[EXERCISE INPUTS]:
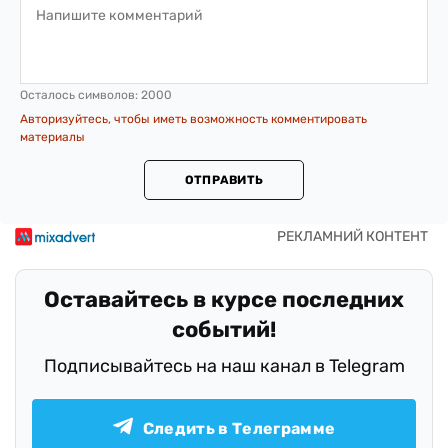
Осталось символов:
2000
Авторизуйтесь, чтобы иметь возможность комментировать
материалы
ОТПРАВИТЬ
Оставайтесь в курсе последних
событий!
Подписывайтесь на наш канал в Telegram
Следить в Телеграмме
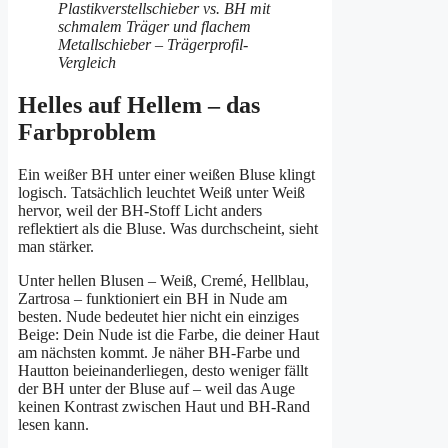
Helles auf Hellem – das
Farbproblem
Ein weißer BH unter einer weißen Bluse klingt
logisch. Tatsächlich leuchtet Weiß unter Weiß
hervor, weil der BH-Stoff Licht anders
reflektiert als die Bluse. Was durchscheint, sieht
man stärker.
Unter hellen Blusen – Weiß, Cremé, Hellblau,
Zartrosa – funktioniert ein BH in Nude am
besten. Nude bedeutet hier nicht ein einziges
Beige: Dein Nude ist die Farbe, die deiner Haut
am nächsten kommt. Je näher BH-Farbe und
Hautton beieinanderliegen, desto weniger fällt
der BH unter der Bluse auf – weil das Auge
keinen Kontrast zwischen Haut und BH-Rand
lesen kann.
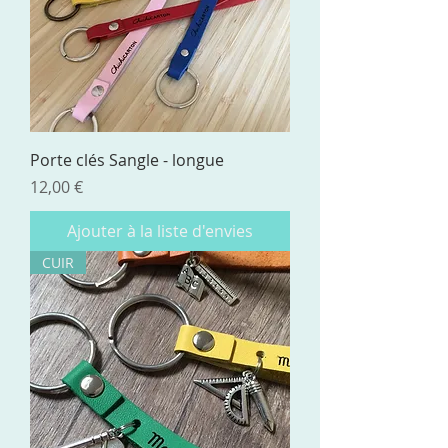
Porte clés Sangle - longue
Prix
12,00 €
Ajouter à la liste d'envies
CUIR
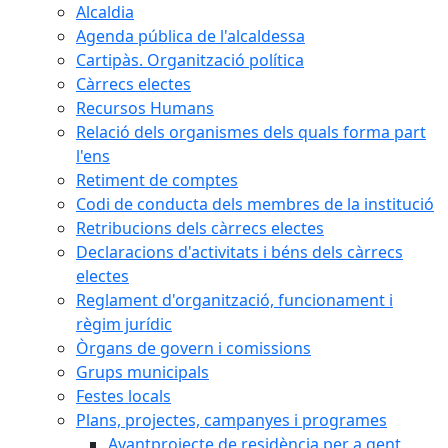
Alcaldia
Agenda pública de l'alcaldessa
Cartipàs. Organització política
Càrrecs electes
Recursos Humans
Relació dels organismes dels quals forma part
l'ens
Retiment de comptes
Codi de conducta dels membres de la institució
Retribucions dels càrrecs electes
Declaracions d'activitats i béns dels càrrecs
electes
Reglament d'organització, funcionament i
règim jurídic
Òrgans de govern i comissions
Grups municipals
Festes locals
Plans, projectes, campanyes i programes
Avantprojecte de residència per a gent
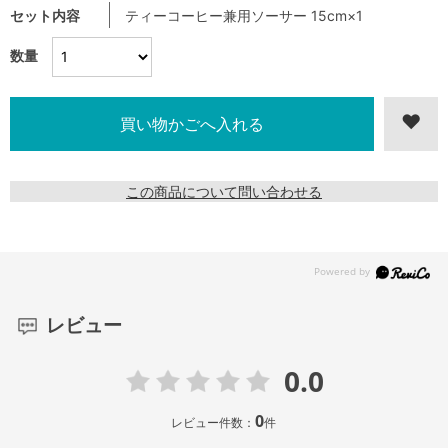
セット内容
ティーコーヒー兼用ソーサー 15cm×1
数量
この商品について問い合わせる
レビュー
0.0
0
レビュー件数：
件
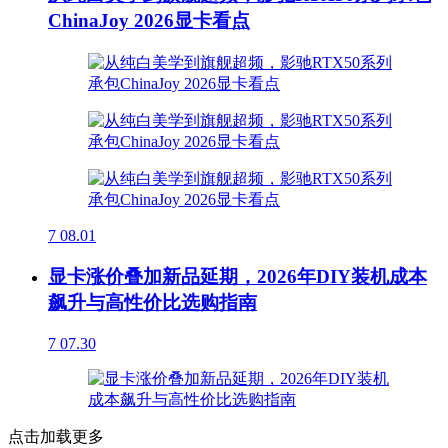
ChinaJoy 2026显卡看点
7
08.01
显卡涨价叠加新品延期，2026年DIY装机成本
飙升与高性价比选购指南
7
07.30
点击加载更多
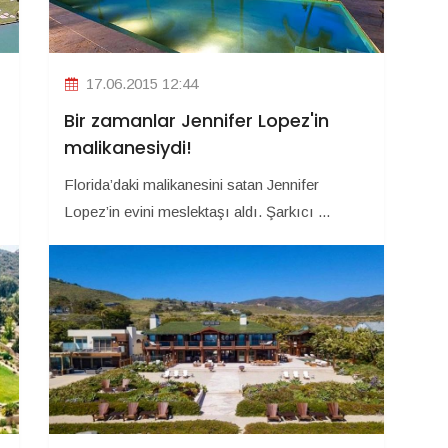
17.06.2015 12:44
Bir zamanlar Jennifer Lopez'in
malikanesiydi!
Florida’daki malikanesini satan Jennifer
Lopez’in evini meslektaşı aldı. Şarkıcı ...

[TASK STATEMENT]: Extract every line of the records above that contains the string "Lopez". Case must match.

[EXERCISE OUTPUT]:
Bir zamanlar Jennifer Lopez'in
Lopez’in evini meslektaşı aldı. Şarkıcı ...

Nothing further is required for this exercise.